ANU Spaces - Dr Stephen Loy

Meet Dr Stephen Loy, an academic who works at the ANU School of Music

What do you do at ANU?

I lecture in the theory and musicology at the School of Music, a role which takes in undergraduate teaching of a range of different coruses, from theory to the history of rock music.

What is your favourite spot on campus?

I'm not sure I have a favourite spot. However, when I get the chance, I do enjoy taking walks across the campus, as there are so many nice parts of the campus - particularly along Sullivans Creek.

I like it because...

It's just a lovely campus, with so much space and numerous beautiful vistas.

If I were free for an afternoon, I would...

Spend it with my family.

Congratulations on receiving a citation for your work at the School of Music. It must feel nice to be recognised for your hard work?

Yes, it is certainly very nice to be acknowledged in this way by the Universtiy. But also, the response I've had from students, both past and present, on hearing of the award has been very touching. As an educator, you can't ask much more than to have a positive effect on your students, and to have this recognised by the University is particularly gratefying.

How will this recognition assist with your on-going teaching, research and career?

I suppose the most significant aspect is that, while the award recognises what I've done in the past, it also gives me the confidence to continue to develop and explore different approaches to teaching and supporting my students. Knowing that you have the support of your colleagues and the Universtiy is fundamentally important to continue to explore new ways of doing things.

Tell us what inspired you to get into teaching and into music?

Music has always been a part of my life - there was always music in our household when I was a kid, so I don't think I ever made a conscious decision about it. However, I've had a couple of important mentors, my piano teacher and a colleague during my own time as a university student, both of whom were crucial in convincing me that music was a viable, and vital, career, and that teaching was itself a fundamental part of a career in music.

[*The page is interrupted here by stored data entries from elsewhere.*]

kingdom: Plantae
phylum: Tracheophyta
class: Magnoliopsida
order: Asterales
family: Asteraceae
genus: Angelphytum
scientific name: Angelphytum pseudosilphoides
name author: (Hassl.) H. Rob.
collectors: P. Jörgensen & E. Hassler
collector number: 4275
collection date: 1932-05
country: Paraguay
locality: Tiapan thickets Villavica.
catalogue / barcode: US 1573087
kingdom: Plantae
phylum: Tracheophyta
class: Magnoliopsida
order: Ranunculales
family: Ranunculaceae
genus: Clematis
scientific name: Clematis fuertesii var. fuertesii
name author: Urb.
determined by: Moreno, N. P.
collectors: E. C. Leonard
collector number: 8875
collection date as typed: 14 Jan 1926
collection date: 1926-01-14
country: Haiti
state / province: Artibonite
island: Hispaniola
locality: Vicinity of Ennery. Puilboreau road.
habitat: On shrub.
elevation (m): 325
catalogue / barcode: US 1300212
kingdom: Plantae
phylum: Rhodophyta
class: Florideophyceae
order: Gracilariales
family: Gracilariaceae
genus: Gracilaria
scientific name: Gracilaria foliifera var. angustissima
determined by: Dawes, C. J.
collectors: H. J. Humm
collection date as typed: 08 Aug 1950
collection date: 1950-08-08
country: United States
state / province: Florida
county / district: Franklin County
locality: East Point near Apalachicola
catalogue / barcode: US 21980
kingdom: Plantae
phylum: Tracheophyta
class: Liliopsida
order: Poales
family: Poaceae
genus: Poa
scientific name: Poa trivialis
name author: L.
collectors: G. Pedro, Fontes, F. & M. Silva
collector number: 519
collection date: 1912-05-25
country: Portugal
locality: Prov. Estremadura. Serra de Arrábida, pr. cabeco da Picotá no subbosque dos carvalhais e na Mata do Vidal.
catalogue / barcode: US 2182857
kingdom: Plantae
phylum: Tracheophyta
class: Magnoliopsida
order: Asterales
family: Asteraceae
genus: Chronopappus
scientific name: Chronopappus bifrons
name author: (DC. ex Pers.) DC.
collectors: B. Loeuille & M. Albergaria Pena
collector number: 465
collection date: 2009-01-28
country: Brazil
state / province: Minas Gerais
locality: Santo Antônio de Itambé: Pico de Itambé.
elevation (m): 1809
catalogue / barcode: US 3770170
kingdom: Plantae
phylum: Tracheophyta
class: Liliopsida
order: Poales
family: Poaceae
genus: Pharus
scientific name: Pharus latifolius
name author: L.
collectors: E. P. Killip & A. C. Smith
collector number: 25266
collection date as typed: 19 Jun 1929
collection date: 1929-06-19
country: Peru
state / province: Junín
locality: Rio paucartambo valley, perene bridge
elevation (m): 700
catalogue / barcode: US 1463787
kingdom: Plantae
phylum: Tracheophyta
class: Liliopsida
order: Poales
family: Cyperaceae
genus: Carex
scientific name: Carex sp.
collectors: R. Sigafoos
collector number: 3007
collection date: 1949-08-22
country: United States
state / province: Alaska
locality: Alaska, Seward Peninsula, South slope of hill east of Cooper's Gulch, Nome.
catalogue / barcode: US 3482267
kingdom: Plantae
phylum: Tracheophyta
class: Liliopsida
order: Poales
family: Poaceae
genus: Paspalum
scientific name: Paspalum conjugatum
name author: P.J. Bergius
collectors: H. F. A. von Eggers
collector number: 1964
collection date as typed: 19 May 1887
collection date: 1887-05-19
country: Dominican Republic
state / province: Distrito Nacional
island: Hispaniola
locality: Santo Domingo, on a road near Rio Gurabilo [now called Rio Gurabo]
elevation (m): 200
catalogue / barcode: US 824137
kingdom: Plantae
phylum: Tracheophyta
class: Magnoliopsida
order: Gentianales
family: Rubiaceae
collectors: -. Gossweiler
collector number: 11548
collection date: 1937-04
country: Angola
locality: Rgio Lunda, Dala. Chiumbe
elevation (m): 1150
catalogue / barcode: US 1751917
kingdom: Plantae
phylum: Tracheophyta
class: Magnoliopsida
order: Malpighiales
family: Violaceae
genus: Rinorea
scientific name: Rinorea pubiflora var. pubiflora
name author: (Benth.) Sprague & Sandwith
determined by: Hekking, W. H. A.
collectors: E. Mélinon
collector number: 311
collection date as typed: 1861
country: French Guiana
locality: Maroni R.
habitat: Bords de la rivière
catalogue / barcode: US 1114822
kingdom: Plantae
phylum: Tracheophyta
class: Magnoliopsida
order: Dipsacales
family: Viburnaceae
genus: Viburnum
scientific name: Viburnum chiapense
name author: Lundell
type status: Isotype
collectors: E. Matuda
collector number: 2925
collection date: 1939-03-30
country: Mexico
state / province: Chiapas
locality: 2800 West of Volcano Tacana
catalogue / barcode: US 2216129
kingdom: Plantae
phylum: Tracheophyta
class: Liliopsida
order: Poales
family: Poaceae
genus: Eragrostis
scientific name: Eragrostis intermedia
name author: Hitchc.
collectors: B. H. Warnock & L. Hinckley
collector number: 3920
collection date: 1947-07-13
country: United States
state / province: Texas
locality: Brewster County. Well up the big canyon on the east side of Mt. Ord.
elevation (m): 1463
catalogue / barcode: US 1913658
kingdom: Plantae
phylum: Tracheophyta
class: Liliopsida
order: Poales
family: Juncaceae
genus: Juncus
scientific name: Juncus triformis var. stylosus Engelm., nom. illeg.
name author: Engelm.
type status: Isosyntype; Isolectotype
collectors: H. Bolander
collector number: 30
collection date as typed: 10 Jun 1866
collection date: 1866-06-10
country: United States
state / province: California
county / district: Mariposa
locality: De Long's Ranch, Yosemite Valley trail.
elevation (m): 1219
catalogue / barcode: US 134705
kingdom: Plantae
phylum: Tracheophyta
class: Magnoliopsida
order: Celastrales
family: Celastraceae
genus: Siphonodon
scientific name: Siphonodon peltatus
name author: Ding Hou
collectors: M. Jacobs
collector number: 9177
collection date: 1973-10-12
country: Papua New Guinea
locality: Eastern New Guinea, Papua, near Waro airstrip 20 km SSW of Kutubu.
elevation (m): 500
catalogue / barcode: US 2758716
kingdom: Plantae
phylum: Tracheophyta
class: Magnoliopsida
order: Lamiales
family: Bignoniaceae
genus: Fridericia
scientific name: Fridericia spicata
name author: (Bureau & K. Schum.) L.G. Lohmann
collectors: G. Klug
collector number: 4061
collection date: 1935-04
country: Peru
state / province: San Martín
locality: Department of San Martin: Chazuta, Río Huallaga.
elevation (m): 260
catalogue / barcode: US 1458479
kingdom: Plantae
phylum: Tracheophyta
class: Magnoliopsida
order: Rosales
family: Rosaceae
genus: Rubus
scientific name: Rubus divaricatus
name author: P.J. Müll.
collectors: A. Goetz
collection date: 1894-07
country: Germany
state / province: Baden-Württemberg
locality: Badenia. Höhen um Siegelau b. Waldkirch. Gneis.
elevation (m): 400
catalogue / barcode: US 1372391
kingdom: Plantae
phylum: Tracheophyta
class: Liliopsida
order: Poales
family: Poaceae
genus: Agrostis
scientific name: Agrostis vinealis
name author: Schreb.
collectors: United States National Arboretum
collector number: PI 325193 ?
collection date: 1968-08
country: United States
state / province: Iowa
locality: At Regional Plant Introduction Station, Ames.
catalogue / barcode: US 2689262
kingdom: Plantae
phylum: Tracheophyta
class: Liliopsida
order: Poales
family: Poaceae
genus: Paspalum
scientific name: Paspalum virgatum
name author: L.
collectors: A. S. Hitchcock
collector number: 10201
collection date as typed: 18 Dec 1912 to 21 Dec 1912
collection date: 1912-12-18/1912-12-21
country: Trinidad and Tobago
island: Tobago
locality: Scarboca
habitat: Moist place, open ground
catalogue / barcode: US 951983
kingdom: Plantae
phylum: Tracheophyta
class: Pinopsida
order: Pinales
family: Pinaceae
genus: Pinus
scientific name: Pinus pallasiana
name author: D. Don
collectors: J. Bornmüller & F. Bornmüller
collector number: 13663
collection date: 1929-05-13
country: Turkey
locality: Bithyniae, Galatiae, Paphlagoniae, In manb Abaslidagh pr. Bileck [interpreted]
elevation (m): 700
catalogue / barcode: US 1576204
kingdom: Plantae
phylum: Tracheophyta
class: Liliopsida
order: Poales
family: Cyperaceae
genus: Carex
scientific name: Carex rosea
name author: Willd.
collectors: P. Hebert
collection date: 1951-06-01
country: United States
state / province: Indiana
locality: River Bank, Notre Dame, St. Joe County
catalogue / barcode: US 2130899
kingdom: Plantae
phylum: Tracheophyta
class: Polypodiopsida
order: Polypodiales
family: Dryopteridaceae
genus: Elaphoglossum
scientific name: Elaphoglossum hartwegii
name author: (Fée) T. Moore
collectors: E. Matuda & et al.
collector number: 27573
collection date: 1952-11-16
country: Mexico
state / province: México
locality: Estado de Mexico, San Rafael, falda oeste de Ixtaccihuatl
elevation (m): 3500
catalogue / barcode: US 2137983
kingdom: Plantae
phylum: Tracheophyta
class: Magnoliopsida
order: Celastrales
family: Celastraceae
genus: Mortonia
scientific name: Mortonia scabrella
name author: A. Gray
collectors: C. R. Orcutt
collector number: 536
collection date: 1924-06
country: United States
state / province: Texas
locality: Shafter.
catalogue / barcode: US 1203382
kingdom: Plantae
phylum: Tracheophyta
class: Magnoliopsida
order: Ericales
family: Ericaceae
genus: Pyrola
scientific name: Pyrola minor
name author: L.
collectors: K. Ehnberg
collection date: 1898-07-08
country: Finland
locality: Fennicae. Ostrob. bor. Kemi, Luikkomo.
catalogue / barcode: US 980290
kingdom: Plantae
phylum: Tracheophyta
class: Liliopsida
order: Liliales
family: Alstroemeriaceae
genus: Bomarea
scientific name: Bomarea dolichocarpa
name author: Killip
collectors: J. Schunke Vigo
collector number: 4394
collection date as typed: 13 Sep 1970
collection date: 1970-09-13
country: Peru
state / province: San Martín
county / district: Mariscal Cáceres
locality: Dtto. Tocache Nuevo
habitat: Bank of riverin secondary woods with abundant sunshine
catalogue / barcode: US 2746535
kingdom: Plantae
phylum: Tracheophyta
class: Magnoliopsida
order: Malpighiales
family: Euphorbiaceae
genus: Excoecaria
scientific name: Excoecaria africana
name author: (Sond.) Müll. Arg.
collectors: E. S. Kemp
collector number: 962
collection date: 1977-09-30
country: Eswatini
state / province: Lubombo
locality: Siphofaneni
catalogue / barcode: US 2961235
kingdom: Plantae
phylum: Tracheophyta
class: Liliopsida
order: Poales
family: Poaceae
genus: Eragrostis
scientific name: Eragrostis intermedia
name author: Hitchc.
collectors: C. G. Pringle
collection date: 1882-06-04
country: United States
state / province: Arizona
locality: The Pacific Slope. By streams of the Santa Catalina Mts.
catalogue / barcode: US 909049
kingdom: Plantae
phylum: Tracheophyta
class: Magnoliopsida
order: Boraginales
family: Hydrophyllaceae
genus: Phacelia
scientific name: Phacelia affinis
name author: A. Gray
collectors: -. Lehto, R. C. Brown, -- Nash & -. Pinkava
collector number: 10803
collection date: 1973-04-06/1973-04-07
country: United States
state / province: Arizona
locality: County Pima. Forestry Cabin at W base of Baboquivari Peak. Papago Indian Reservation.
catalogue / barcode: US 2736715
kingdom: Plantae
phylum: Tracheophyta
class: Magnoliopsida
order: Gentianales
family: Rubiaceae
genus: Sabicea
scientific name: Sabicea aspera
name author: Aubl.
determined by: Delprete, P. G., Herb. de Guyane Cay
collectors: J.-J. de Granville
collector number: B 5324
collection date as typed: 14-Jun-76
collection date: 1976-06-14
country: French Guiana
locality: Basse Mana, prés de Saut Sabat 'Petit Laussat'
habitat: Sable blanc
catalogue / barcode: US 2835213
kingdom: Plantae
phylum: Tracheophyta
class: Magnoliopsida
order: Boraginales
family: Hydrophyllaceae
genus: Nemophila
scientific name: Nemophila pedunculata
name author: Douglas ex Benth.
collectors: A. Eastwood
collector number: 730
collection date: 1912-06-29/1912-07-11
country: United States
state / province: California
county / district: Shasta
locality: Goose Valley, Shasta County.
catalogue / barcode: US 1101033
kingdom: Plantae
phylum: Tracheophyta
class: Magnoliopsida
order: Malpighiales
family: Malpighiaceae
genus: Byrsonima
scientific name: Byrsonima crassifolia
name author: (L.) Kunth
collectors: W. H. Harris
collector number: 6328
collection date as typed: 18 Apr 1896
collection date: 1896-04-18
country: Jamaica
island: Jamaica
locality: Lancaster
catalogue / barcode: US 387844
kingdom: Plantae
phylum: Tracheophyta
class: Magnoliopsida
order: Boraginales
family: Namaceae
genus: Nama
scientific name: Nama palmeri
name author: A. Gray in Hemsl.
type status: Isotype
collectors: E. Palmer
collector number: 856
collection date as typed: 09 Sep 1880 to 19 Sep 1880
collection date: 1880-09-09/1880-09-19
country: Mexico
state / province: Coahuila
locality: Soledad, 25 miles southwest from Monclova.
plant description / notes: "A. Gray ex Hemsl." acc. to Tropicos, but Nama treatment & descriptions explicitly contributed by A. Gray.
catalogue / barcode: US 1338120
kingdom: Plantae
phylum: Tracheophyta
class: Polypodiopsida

If you could choose one composer or artist, who would you say is your 'hero' or inspiration in the music world?

I'm not sure I'm much of a one for heroes in that sense. However I do have a great respect for the Dutch composer Louis Andriessen, a musical innovator who at the same  time considers the social role of his music to be fundamental. Despite being very successful and widely recognised, he is always looking ahead to the next project, the next role his music can play.